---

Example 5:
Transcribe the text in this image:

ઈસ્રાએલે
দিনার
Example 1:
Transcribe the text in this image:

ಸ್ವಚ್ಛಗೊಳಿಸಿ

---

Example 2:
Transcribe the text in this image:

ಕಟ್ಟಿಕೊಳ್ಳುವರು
...
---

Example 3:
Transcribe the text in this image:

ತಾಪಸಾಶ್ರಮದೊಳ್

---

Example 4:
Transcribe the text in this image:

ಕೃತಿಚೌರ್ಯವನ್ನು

» **Description of the task**
Please say only the number of lines in the data that hold "Example".

» **Answer to this problem**
5